4. Anche il quarto motivo è inammissibile. Anzitutto il motivo è generico nella misura in cui non viene precisato se la società tra l'imputato e la moglie potesse effettivamente usufruire del regime di c.d. contabilità semplificata per le imprese minori, rientrando nei limiti di fatturato previsti dal D.P.R. n. 600 del 1973, art. 18. Peraltro alcun "conflitto" sussiste tra la normativa tributaria e quella civile, né tantomeno l'una esclude l'operatività dell'altra come erroneamente sostenuto dal ricorrente, ma più semplicemente il legislatore ha ritenuto di configurare in maniera diversa gli obblighi contabili ai fini tributari rispetto a quelli rilevanti per la legge civile. E' infatti appena il caso di ricordare il consolidato insegnamento di questa Corte per cui il suddetto regime di tenuta della contabilità è previsto esclusivamente ai fini tributari e non comporta dunque l'esonero dall'obbligo di tenuta ai fini civili dei libri e delle scritture contabili previsti dall'art. 2214 c.c. (cui la L. Fall., art. 216, implicitamente rinvia), come peraltro espressamente previsto dallo stesso D.P.R. n. 600 del 1973, art. 22, comma 1, citato in precedenza, con la conseguenza che il suo inadempimento può integrare la fattispecie incriminatrice del reato di bancarotta fraudolenta documentale ricorrendone le altre condizioni (ex multis Sez. 5, n. 656 del 13/11/2013, dep. 2014, Giacone, Rv. 257958). Non di meno il motivo è anche manifestamente infondato nella misura in cui oggetto di contestazione e accertamento processuale è stato non solo l'omessa tenuta del libro giornale e del libro degli inventari, ma altresì il mancato aggiornamento o la mancata scritturazione del libro dei beni ammortizzabili e del registro IVA, ossia proprio di quei libri la cui regolare tenuta è imposta dalle norme tributarie anche qualora il contribuente aderisca al suddetto regime di contabilità semplificata. Condotta quest'ultima che integra la fattispecie di bancarotta documentale c.d. "specifica" prevista nella seconda parte della L. Fall., art. 216, comma 1, n. 2 e per la quale è richiesto il dolo generico e non anche quello specifico, necessario invece per l'ulteriore condotta contestata (quella di omessa tenuta del libro giornale e del libro inventari), ma la cui ritenuta sussistenza la Corte territoriale ha logicamente giustificato (p. 11 della sentenza), con motivazione con la quale il ricorso non si è confrontato.
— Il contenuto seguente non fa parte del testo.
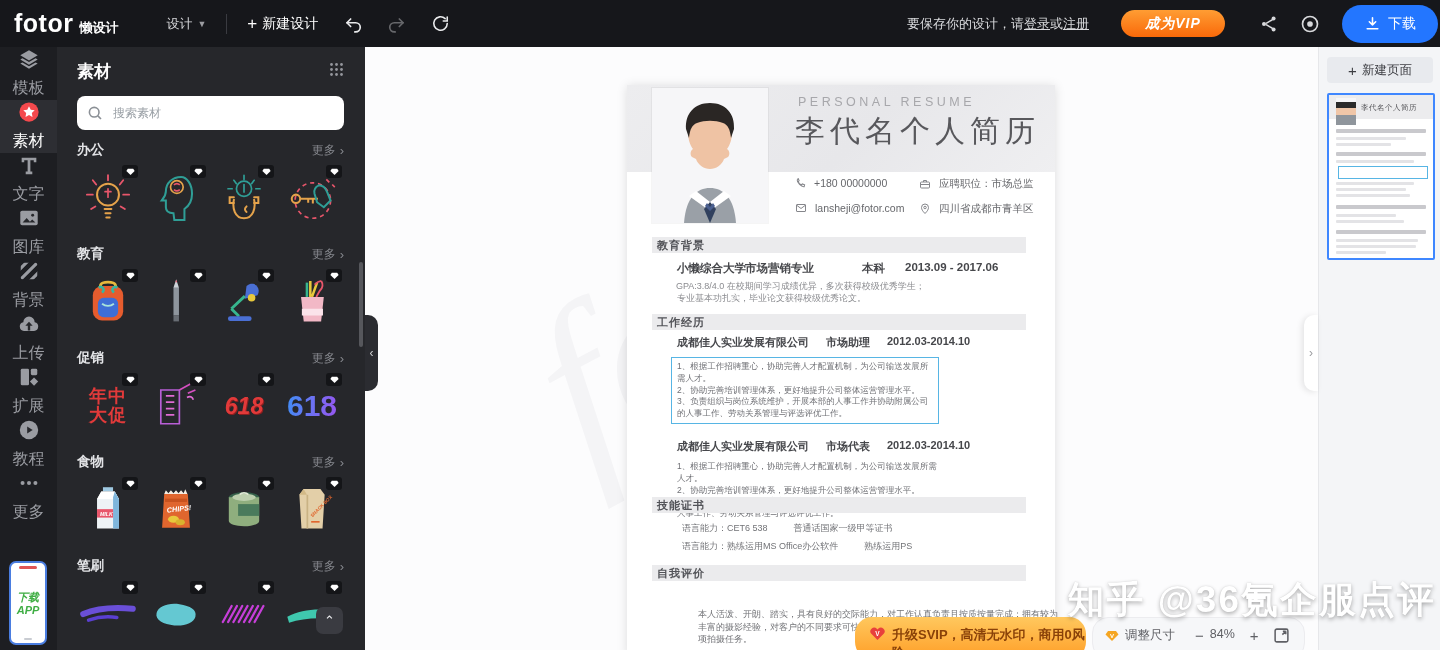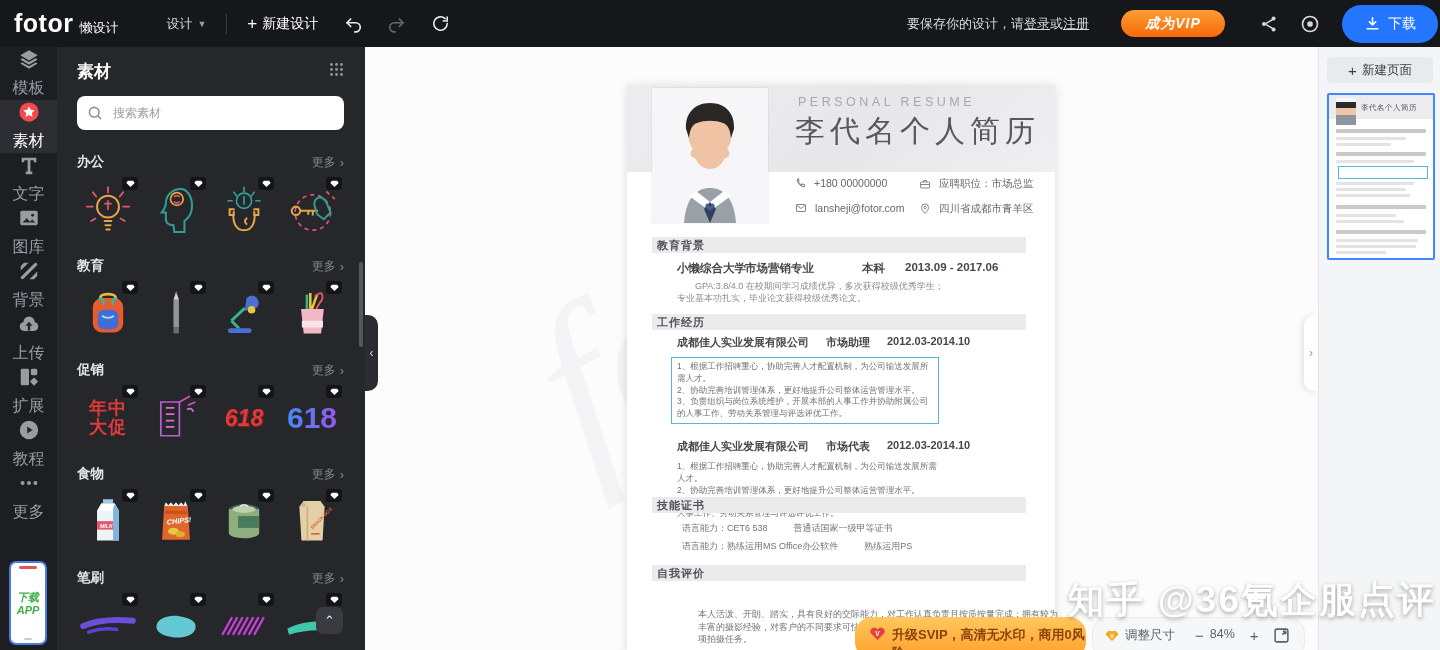"懒设计" .logo-suffix { font-weight: 400 -> 700 }
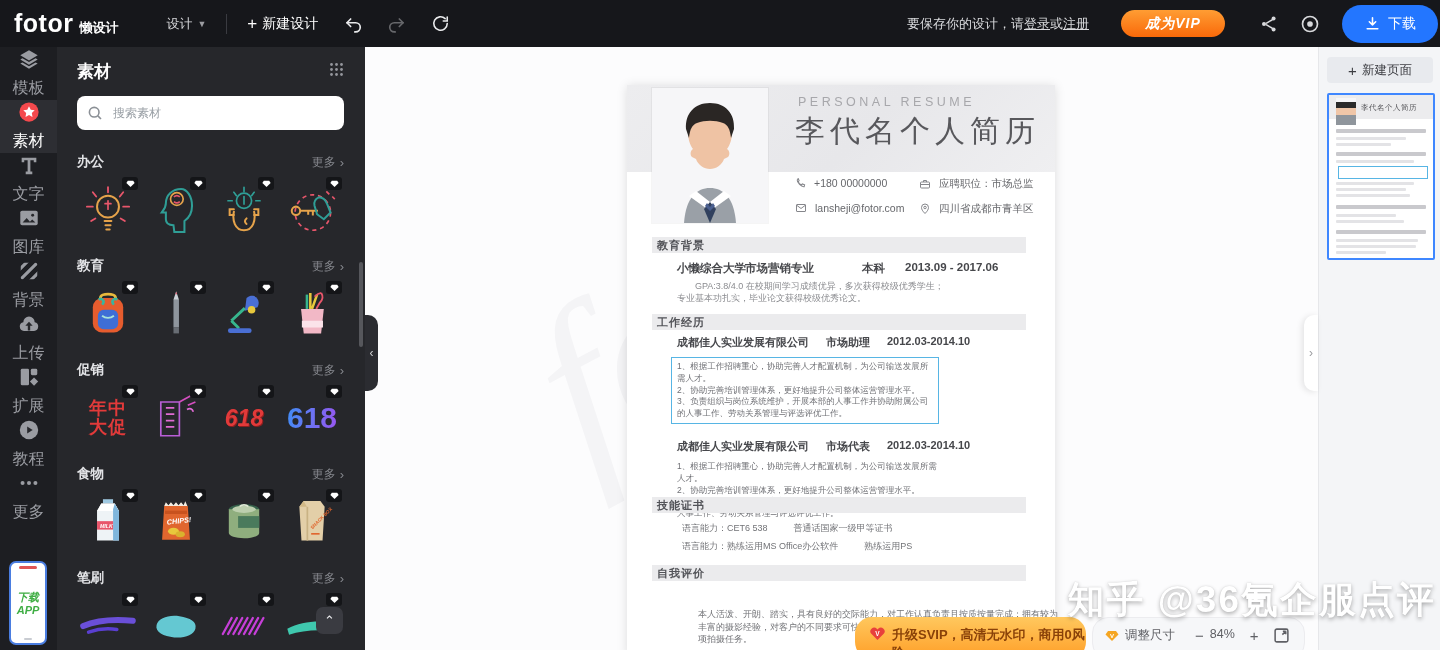"办公" .panel-section:first-child { margin-top: 24px -> 12px }
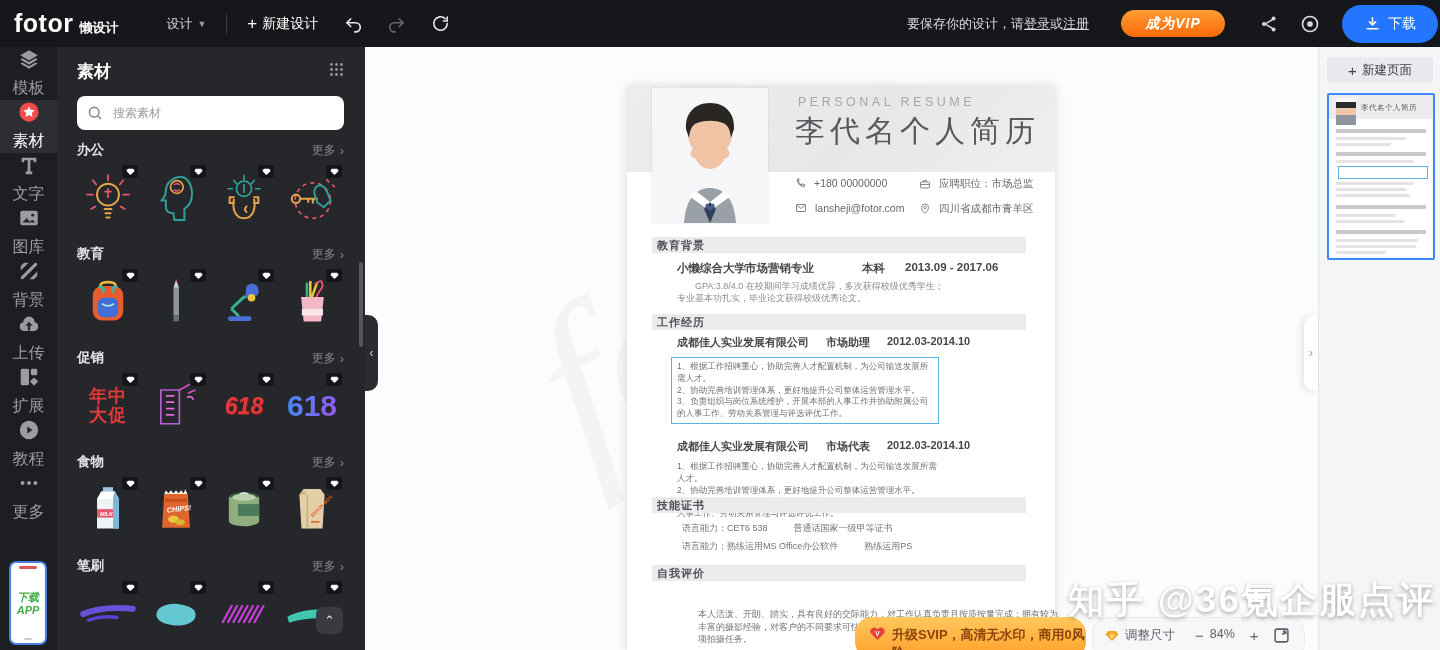"GPA:3.8/4.0 在校期间学习成绩优异，多次获得校级优秀学生；" div.small-gray { left: 68px -> 49px }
5. E' infine inammissibile anche il quinto motivo. In tal senso va infatti richiamato il consolidato insegnamento di questa Corte per cui non è impugnabile con ricorso per cassazione la statuizione pronunciata in sede penale e relativa alla concessione e quantificazione di una provvisionale, trattandosi di decisione di natura discrezionale, meramente delibativa e non necessariamente motivata, per sua natura insuscettibile di passare in giudicato e destinata ad essere travolta dall'effettiva liquidazione dell'integrale risarcimento (ex multis Sez. 2, Sentenza n. 44859 del 17/10/2019, Tuccio, Rv. 277773; Sez. 3, n. 18663 del 27/01/2015, D. G., Rv. 263486).

6. Nulla deve disporsi in favore della parte civile che ha presentato conclusioni formali, né ha esplicato attività diretta a contrastare l'avversa pretesa a tutela dei propri interessi di natura civile risarcitoria, fornendo un utile contributo alla decisione (Sez. U, n. 877 del 14/07/2022, dep. 2023, Sacchettino, Rv. 283886).


P.Q.M.

Rigetta il ricorso e condanna il ricorrente al pagamento delle spese processuali. Nulla per le spese della parte civile.

Così deciso in Roma, il 9 novembre 2023.